Friday, May 11, 2012


Profesor Milan Katuninec during his speech at the WOW seminar on the Social Dialogue in Europe

Profesor Milan Katuninec of the Slowakian Trnva Univeristy spoke on the WOW seminar on the social dialogue in Europe. We have the pleasure to publish here the first of three important partis of his speech that can be useful for trade unions elsewhere in the world.

"Despite different developments of trade unionism, we all agree that the trade union movement must be an important part of civil society. But from 1989 there has been a widespread decline in the trade union membership in all central and east European countries. Poland has a level of union density of less than 15%, Hungary 16,8%, Czech Republic and Slovakia 17%, Bulgaria about 20%, and only in Romania is the density with 33% above the EU average.There have been many attempts to explain this negative trend and I know that we have no time to deal with them in detail. I will mention briefly only some of them.

One reason for this is a large structural change in the industrial breakup of enterprises that have not been competitive in new market conditions, the privatization of enterprises and new companies with transnational capital.
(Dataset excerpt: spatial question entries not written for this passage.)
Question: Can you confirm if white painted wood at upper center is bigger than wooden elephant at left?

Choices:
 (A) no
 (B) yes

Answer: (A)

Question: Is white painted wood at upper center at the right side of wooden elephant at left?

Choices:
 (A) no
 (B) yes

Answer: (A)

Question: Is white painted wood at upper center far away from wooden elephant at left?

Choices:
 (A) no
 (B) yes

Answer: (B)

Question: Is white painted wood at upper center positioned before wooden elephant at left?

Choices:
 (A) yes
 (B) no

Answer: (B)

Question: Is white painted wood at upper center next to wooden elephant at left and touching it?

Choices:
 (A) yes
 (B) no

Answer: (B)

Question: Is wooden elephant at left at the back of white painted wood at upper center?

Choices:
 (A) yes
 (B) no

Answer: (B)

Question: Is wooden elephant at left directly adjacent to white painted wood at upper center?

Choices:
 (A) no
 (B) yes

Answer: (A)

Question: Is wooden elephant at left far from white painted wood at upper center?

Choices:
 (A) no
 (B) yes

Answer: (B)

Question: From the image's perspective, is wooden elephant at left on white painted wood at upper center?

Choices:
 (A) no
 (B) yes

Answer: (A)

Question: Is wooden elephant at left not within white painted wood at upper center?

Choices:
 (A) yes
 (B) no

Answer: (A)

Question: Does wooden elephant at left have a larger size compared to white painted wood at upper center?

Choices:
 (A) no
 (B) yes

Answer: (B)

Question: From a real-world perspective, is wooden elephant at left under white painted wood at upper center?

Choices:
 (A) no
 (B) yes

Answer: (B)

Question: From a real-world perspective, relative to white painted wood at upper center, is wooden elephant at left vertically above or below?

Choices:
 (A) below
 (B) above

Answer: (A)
During the period of reckless privatization, there was a weakening of the position of the trade union movement in many enterprises, the basic social rights of employees were ignored, and the market economy was reflected in the uncompromising assertiveness of the unrestrained capitalism. Most of employees who remain today in the trade union organizations are working for former state-owned companies.  People, who have been sacked and have experienced unemployment, are less likely to join again a trade union after finding a new job, because they have lost trust in the trade union movement. 

In Central and Eastern Europe as well as in many west European countries where the unemployment grows, trade unions are losing their power. We can see in our countries a failure of active social policy, which emphasizes prevention of social problems by taking action „ex ante“.  There is a growing number of young people in Central and Eastern Europe without any work habits, without having to learn that nothing is free.
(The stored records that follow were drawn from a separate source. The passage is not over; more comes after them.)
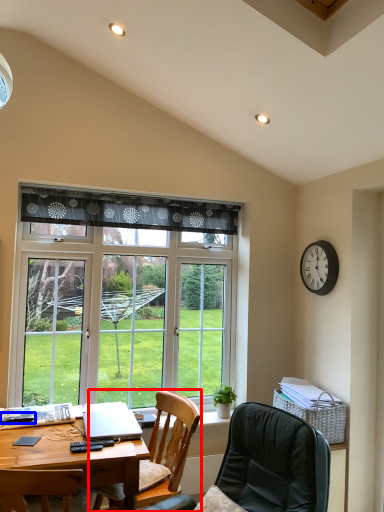
Question: Which of the following is the closest to the observer, chair (highlighted by a red box) or remote control (highlighted by a blue box)?

Choices:
 (A) chair
 (B) remote control

Answer: (A)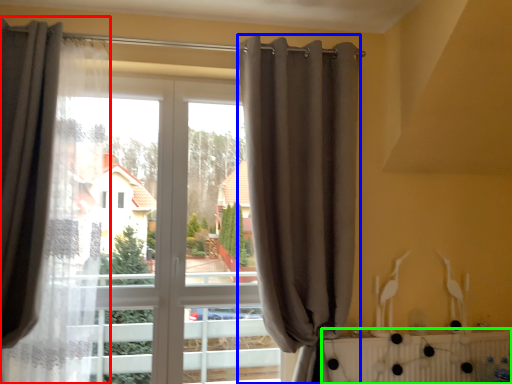
Question: Which is nearer to the curtain (highlighted by a red box)? curtain (highlighted by a blue box) or radiator (highlighted by a green box).

Choices:
 (A) curtain
 (B) radiator

Answer: (A)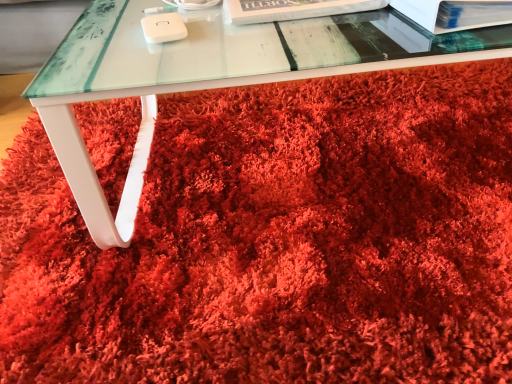
Question: Can you confirm if white paper at upper center, arranged as the second paperback book when viewed from the right, is smaller than transparent glass table at center?

Choices:
 (A) no
 (B) yes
There are 35.6 % young people in Slovak Republic unemployment and many of them are loosing active interest in work. They are without personal responsibility and roam the streets. This people, without acceptation that the borrowed money should have to be paid back, are living on state support without any hope for better future. In an unhealthy environment the importance of future and the strategy focused on goals of serving the common good is often underestimated, and the attention goes to the negotiations for solving of accumulated problems.  In such an environment we can not wonder that the view of young people on the social policy is significantly different from the view of the older generation, for whom unemployment is a huge shock. But there also are different views among young people."